Required action:
What is needed is every line of the data that includes the word "nose". Please copy each one.

(Joint position lists)
========================================================================

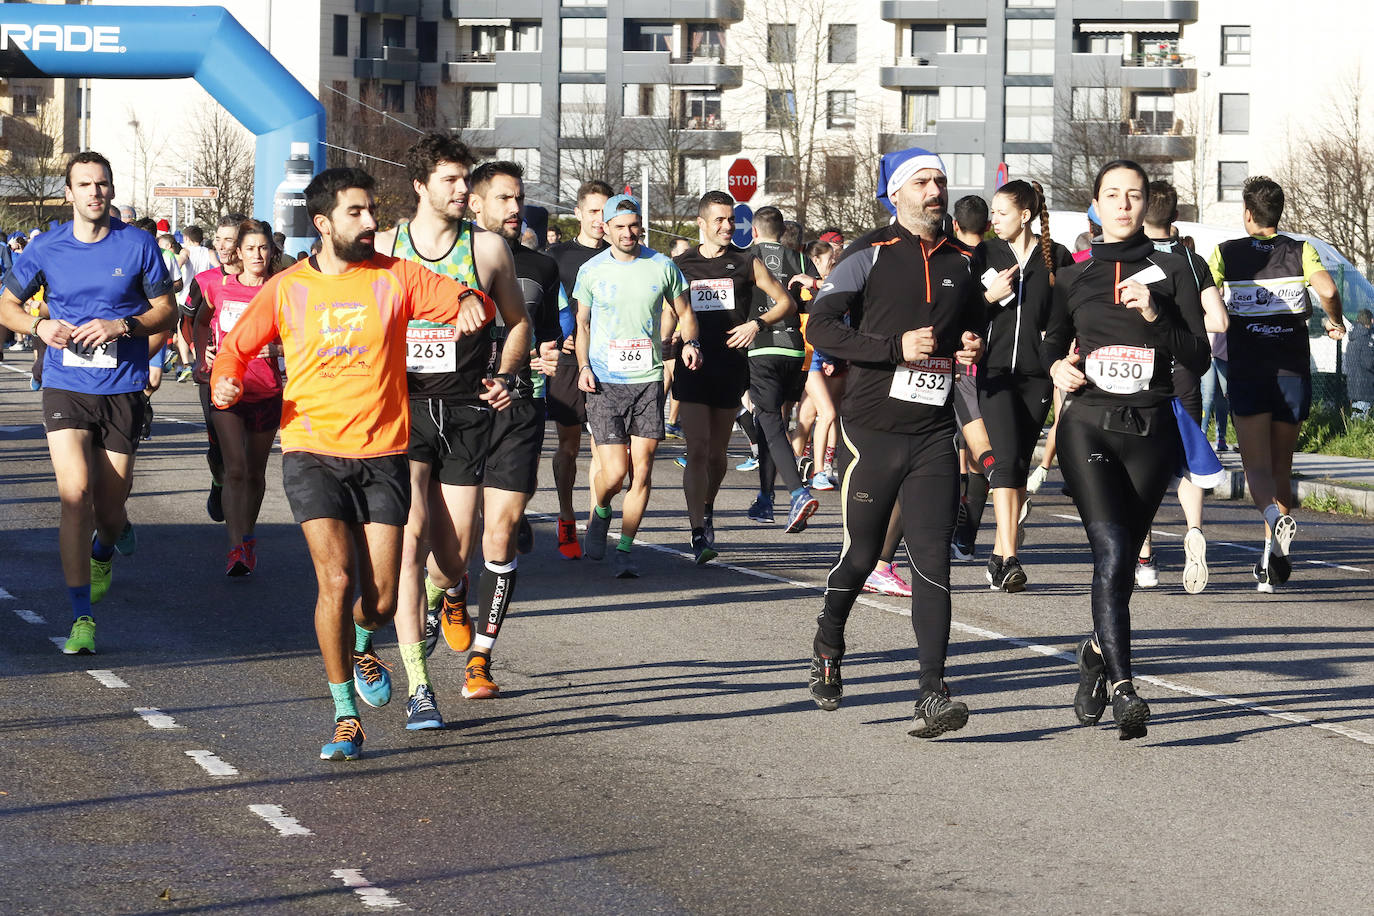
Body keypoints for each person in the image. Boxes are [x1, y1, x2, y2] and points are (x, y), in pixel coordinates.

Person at [211, 166, 496, 760]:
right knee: (335, 581)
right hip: (312, 450)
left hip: (384, 452)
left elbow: (463, 295)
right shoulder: (288, 288)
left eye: (371, 211)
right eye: (356, 213)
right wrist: (228, 381)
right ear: (323, 224)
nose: (370, 223)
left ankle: (366, 641)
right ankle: (344, 717)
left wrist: (471, 300)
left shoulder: (394, 277)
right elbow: (237, 347)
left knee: (385, 598)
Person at [805, 147, 984, 738]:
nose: (936, 190)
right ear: (895, 193)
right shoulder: (867, 254)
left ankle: (932, 693)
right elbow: (820, 326)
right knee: (861, 556)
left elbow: (970, 325)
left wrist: (971, 345)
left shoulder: (964, 259)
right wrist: (891, 348)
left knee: (932, 563)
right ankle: (830, 637)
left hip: (933, 434)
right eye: (923, 181)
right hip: (872, 433)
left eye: (941, 179)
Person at [1043, 159, 1209, 739]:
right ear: (1095, 204)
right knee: (1113, 552)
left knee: (1117, 567)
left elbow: (1199, 356)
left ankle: (1093, 653)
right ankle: (1124, 687)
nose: (1122, 205)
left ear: (1146, 204)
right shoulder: (1073, 275)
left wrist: (1156, 313)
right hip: (1088, 425)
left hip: (1151, 431)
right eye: (1111, 195)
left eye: (1133, 195)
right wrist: (1058, 367)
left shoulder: (1174, 270)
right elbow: (1050, 343)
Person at [371, 133, 526, 726]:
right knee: (409, 544)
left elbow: (517, 324)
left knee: (453, 558)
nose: (464, 190)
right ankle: (419, 687)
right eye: (451, 181)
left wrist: (506, 375)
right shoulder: (385, 247)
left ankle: (447, 596)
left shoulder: (486, 250)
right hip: (403, 409)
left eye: (466, 180)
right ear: (420, 186)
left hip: (464, 410)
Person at [0, 151, 176, 655]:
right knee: (74, 495)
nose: (95, 192)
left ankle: (106, 547)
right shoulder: (46, 247)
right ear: (70, 193)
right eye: (85, 184)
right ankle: (81, 617)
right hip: (65, 384)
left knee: (110, 509)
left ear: (112, 191)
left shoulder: (139, 244)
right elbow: (5, 303)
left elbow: (168, 308)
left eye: (102, 184)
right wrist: (39, 326)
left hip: (122, 385)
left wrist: (123, 325)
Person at [440, 158, 561, 701]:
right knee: (455, 544)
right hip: (456, 409)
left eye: (519, 199)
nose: (517, 209)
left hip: (520, 410)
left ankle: (481, 660)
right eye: (505, 199)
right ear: (478, 203)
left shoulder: (542, 266)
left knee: (501, 533)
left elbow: (547, 334)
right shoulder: (448, 258)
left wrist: (552, 355)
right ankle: (451, 591)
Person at [1208, 176, 1345, 593]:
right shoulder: (1300, 250)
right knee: (1281, 465)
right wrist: (1333, 318)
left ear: (1248, 214)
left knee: (1256, 467)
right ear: (1278, 213)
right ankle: (1273, 556)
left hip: (1249, 370)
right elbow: (1327, 288)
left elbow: (1205, 295)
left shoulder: (1226, 252)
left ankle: (1272, 525)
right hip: (1292, 371)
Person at [672, 191, 805, 562]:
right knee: (697, 449)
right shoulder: (681, 265)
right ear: (701, 223)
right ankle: (698, 532)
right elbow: (668, 314)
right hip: (694, 364)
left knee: (717, 455)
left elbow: (786, 302)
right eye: (719, 220)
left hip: (731, 367)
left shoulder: (746, 261)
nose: (728, 226)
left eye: (731, 219)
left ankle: (708, 506)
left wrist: (755, 324)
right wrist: (676, 342)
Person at [576, 194, 700, 577]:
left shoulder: (661, 266)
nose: (628, 233)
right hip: (604, 380)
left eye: (633, 226)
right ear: (606, 229)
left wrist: (691, 342)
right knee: (614, 473)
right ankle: (601, 512)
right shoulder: (592, 270)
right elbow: (582, 323)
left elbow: (685, 312)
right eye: (620, 226)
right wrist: (582, 366)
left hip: (647, 379)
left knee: (641, 470)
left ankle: (625, 549)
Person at [976, 180, 1073, 592]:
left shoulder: (1057, 257)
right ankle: (1012, 558)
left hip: (1037, 376)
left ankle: (999, 556)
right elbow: (963, 310)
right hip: (993, 373)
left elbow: (1065, 316)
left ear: (1025, 215)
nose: (993, 219)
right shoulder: (984, 253)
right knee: (1006, 461)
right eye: (992, 213)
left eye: (1001, 212)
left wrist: (1064, 354)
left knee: (1016, 466)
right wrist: (988, 297)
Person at [1134, 181, 1229, 593]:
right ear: (1175, 216)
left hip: (1144, 370)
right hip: (1187, 368)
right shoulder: (1194, 261)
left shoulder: (1132, 259)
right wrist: (1186, 327)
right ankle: (1194, 530)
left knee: (1141, 463)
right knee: (1189, 458)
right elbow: (1221, 322)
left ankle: (1147, 558)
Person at [193, 220, 284, 576]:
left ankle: (247, 535)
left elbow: (301, 334)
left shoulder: (281, 289)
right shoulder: (220, 289)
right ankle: (235, 548)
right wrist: (205, 356)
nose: (257, 255)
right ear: (239, 253)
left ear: (271, 251)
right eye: (250, 248)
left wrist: (276, 347)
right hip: (227, 387)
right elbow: (200, 323)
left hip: (266, 390)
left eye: (263, 248)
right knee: (235, 469)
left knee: (255, 473)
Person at [546, 180, 612, 560]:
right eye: (593, 211)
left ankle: (596, 521)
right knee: (569, 447)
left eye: (606, 211)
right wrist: (559, 337)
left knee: (607, 452)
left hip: (609, 361)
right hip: (569, 361)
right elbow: (543, 306)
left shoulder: (621, 254)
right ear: (578, 214)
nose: (600, 219)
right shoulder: (557, 256)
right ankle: (567, 515)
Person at [744, 205, 817, 531]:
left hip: (761, 348)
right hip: (794, 352)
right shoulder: (800, 259)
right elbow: (817, 299)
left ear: (755, 231)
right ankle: (765, 498)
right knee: (773, 424)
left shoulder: (747, 257)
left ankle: (797, 493)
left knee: (770, 424)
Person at [183, 213, 249, 524]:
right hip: (213, 372)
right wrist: (199, 354)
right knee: (219, 447)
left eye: (229, 240)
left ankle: (243, 514)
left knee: (246, 447)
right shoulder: (205, 280)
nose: (222, 246)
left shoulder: (264, 278)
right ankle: (219, 481)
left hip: (254, 373)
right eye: (218, 239)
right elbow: (187, 321)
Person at [1347, 309, 1374, 418]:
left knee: (1357, 415)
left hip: (1353, 384)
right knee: (1361, 417)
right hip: (1365, 386)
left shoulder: (1354, 337)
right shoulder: (1365, 340)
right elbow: (1369, 363)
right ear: (1371, 321)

========================================================================

Exercise solution:
nose: (370, 223)
nose: (936, 190)
nose: (1122, 205)
nose: (464, 190)
nose: (95, 192)
nose: (517, 209)
nose: (728, 226)
nose: (628, 233)
nose: (993, 219)
nose: (257, 255)
nose: (600, 219)
nose: (222, 246)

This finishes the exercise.